The black-masked militias have vanished from most Baghdad streets, and the car bombings are down to one or two a day. So one recent afternoon, Hadeel Ahmed, a ponytailed college student in jeans, did something few Iraqi women have dared in recent years.
She drove a car.
“It bothers me to have to depend on my brother or father to take me everywhere,” the 25-year-old student declared, after finishing a class at al-Riyadh Driving School. “I want to be independent.”
Since the 2003 US-led invasion, women in the Iraqi capital have virtually disappeared from behind the wheel. With gun battles raging, the police force collapsing and the traffic lights dead, highways turned into a Mad Max world. Even today, you can travel for a half-hour across the sprawling city and not see a single woman driving.
But with the sharp drop in violence this year, women are venturing onto the roads. They are reclaiming freedoms denied by the Islamic extremists who warned them to stop driving, give up makeup and cover their hair.
Ahmed is one of those who has taken advantage of the waning presence of the militias to abandon her head scarf and long skirts and get behind the wheel. “Driving means someone is brave,” she said. “They’re strong. Not only in body, but also in spirit.”
While there are few statistics to document the rise in women on the road — driver’s licenses haven’t been issued since the 2003 invasion — it is evident at schools like al-Riyadh. Manager Sabah Kadhim said 29 of his 50 students are women, a 70 per cent increase compared with recent years. The Iraqi Automobile and Tourism Association reported that 123 people signed up for driving lessons in November, most of them women.
“Women used to be everywhere driving their cars. Then we saw a backslide,” said Safia al-Souheil, an MP and women’s rights activist. “Today is much better.”
Unlike in Saudi Arabia, women in Iraq face no legal barriers to driving. For decades, Iraq was one of the most secular countries in West Asia, with women going to college, competing in sports and enjoying legal protections in marriage, divorce and inheritance.
But as the country slid into chaos and kidnappers began prowling the streets. Islamic extremists threw acid in the faces of women who went out unveiled.
“Even if we had learned to drive, it wouldn’t have mattered.
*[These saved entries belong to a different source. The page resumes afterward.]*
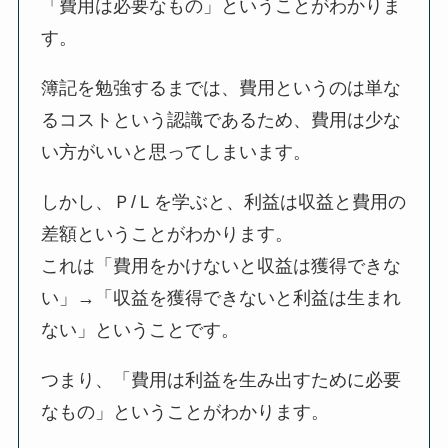
「費用は必要なもの」ということがわかりま
す。
簿記を勉強するまでは、費用というのは単な
るコストという認識であるため、費用は少な
い方がいいと思ってしまいます。
しかし、Ｐ/Ｌを学ぶと、利益は収益と費用の
差額ということがわかります。
これは「費用をかけないと収益は獲得できな
い」→「収益を獲得できないと利益は生まれ
ない」ということです。
つまり、「費用は利益を生み出すために必要
なもの」ということがわかります。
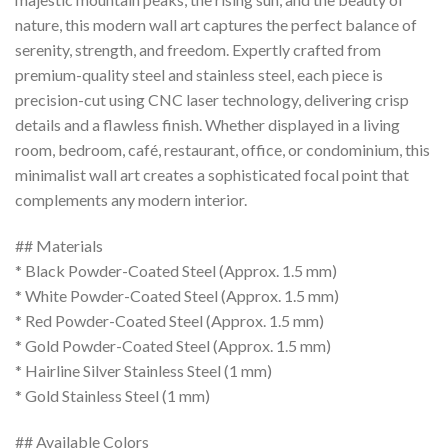
nature, this modern wall art captures the perfect balance of
serenity, strength, and freedom. Expertly crafted from
premium-quality steel and stainless steel, each piece is
precision-cut using CNC laser technology, delivering crisp
details and a flawless finish. Whether displayed in a living
room, bedroom, café, restaurant, office, or condominium, this
minimalist wall art creates a sophisticated focal point that
complements any modern interior.
## Materials
* Black Powder-Coated Steel (Approx. 1.5 mm)
* White Powder-Coated Steel (Approx. 1.5 mm)
* Red Powder-Coated Steel (Approx. 1.5 mm)
* Gold Powder-Coated Steel (Approx. 1.5 mm)
* Hairline Silver Stainless Steel (1 mm)
* Gold Stainless Steel (1 mm)
## Available Colors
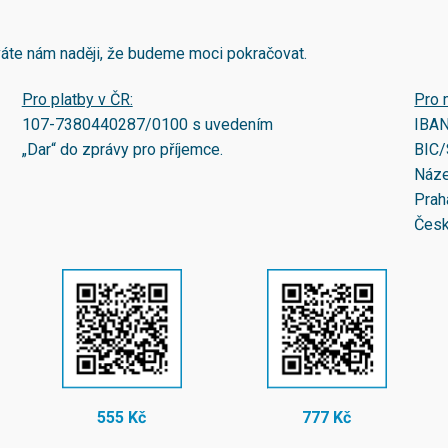
áváte nám naději, že budeme moci pokračovat.
Pro platby v ČR:
Pro 
107-7380440287/0100
s uvedením
IBA
„Dar“ do zprávy pro příjemce.
BIC/
Náze
Prah
Česk
555 Kč
777 Kč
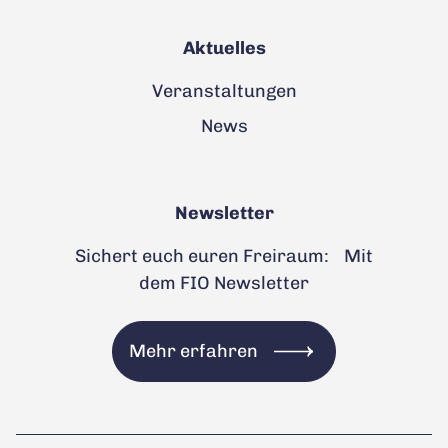
Aktuelles
Veranstaltungen
News
Newsletter
Sichert euch euren Freiraum: Mit
dem FIO Newsletter
Mehr erfahren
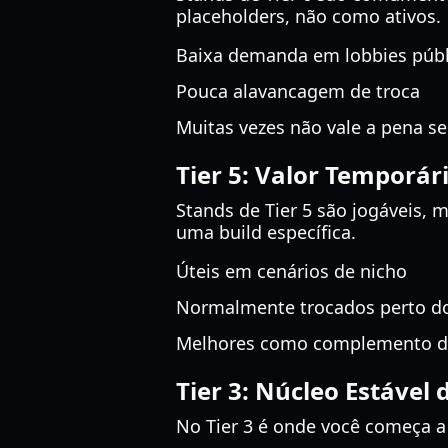
placeholders, não como ativos.
Baixa demanda em lobbies públ
Pouca alavancagem de troca
Muitas vezes não vale a pena s
Tier 5: Valor Temporár
Stands de Tier 5 são jogáveis,
uma build específica.
Úteis em cenários de nicho
Normalmente trocados perto do 
Melhores como complemento de 
Tier 3: Núcleo Estável 
No Tier 3 é onde você começa a 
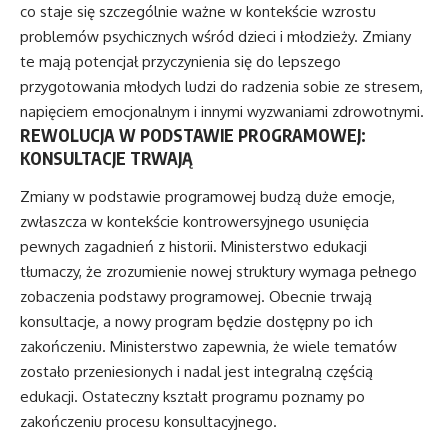
co staje się szczególnie ważne w kontekście wzrostu
problemów psychicznych wśród dzieci i młodzieży. Zmiany
te mają potencjał przyczynienia się do lepszego
przygotowania młodych ludzi do radzenia sobie ze stresem,
napięciem emocjonalnym i innymi wyzwaniami zdrowotnymi.
REWOLUCJA W PODSTAWIE PROGRAMOWEJ:
KONSULTACJE TRWAJĄ
Zmiany w podstawie programowej budzą duże emocje,
zwłaszcza w kontekście kontrowersyjnego usunięcia
pewnych zagadnień z historii. Ministerstwo edukacji
tłumaczy, że zrozumienie nowej struktury wymaga pełnego
zobaczenia podstawy programowej. Obecnie trwają
konsultacje, a nowy program będzie dostępny po ich
zakończeniu. Ministerstwo zapewnia, że wiele tematów
zostało przeniesionych i nadal jest integralną częścią
edukacji. Ostateczny kształt programu poznamy po
zakończeniu procesu konsultacyjnego.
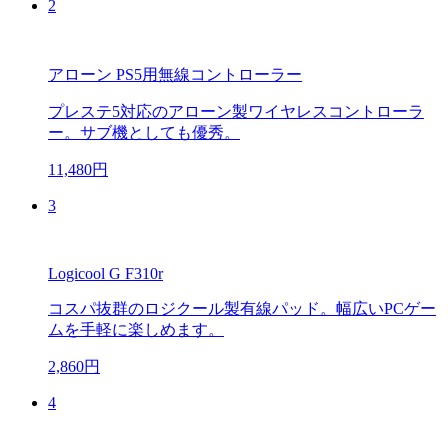
2
アローン PS5用無線コントローラー
プレステ5対応のアローン製ワイヤレスコントローラ
ー。サブ機としても優秀。
11,480円
3
Logicool G F310r
コスパ抜群のロジクール製有線パッド。幅広いPCゲー
ムを手軽に楽しめます。
2,860円
4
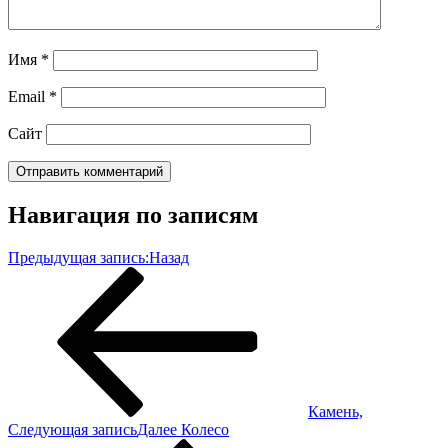
Имя
*
Email
*
Сайт
Навигация по записям
Предыдущая запись:
Назад
Камень,
Следующая запись
Далее
Колесо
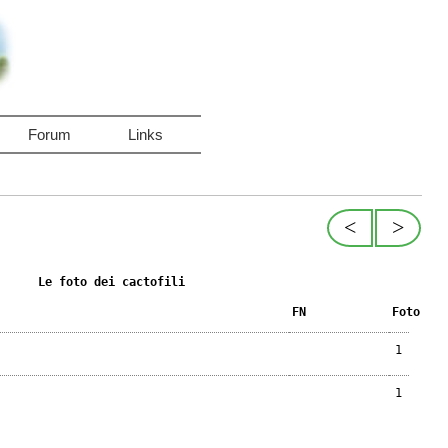
Forum
Links
<
>
Le foto dei cactofili
FN
Foto
1
1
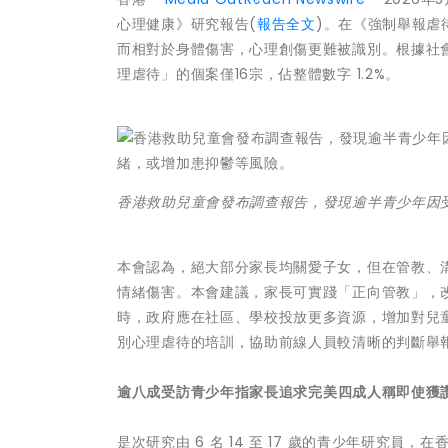
心理健康》研究報告(
報告全文
)。在《強制舉報虐
而相對於身體傷害，心理創傷更難被識別。根據社會福
理虐待」的個案僅16宗，佔整體數字 1.2%。
香港救助兒童會發布調查報告，發現逾半青少年因
本會認為，絕大部分家長均關愛子女，但在管教、
情緒傷害。本會建議，家長可實踐「正向管教」，
時，政府應在社區、學校投放更多資源，增加對兒童
別心理虐待的培訓，協助前線人員較清晰的判斷舉
逾八成受訪青少年指家長追求完美
四成人稱即使獲
是次研究由 6 名 14 至 17 歲的青少年研究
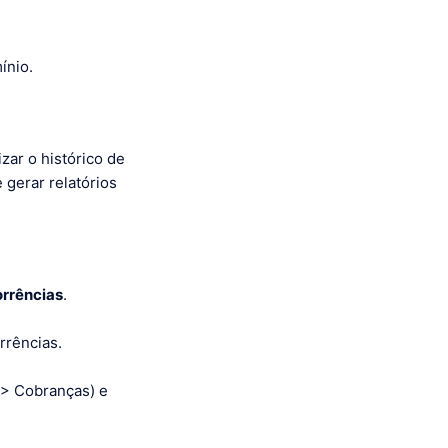
ínio.
zar o histórico de
 gerar relatórios
orrências
.
rrências.
 > Cobranças) e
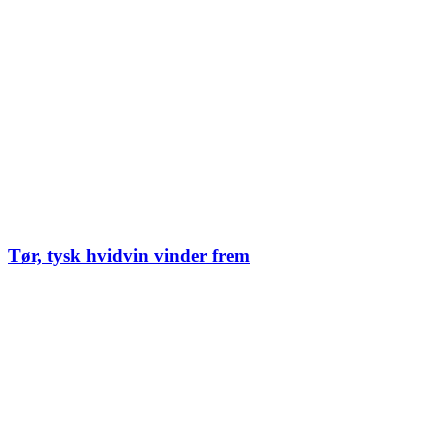
Tør, tysk hvidvin vinder frem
You would have had to stay at home,” said Sabah Salman, 24, a college student in an exuberant yellow head scarf, green polka-dot jacket and long black skirt, sitting next to Ahmed, her cousin, in al-Riyadh’s reception area.
Women weren’t the only ones affected by the violence. But, in this patriarchal society, they were seen as more vulnerable, especially since many men started carrying weapons. To get around, women had to resort to taxis, buses or rides from husbands.
Salman said she longs to “jump in the car” and go shopping or visit friends. But driving is about more than convenience, she said.
“The country is developed now. It’s a period of fast change,” she said. Since the fall of Saddam Hussein, she noted, Iraq has ceased to be cut off from the world. Its citizens have acquired satellite TV, cellphones, computers.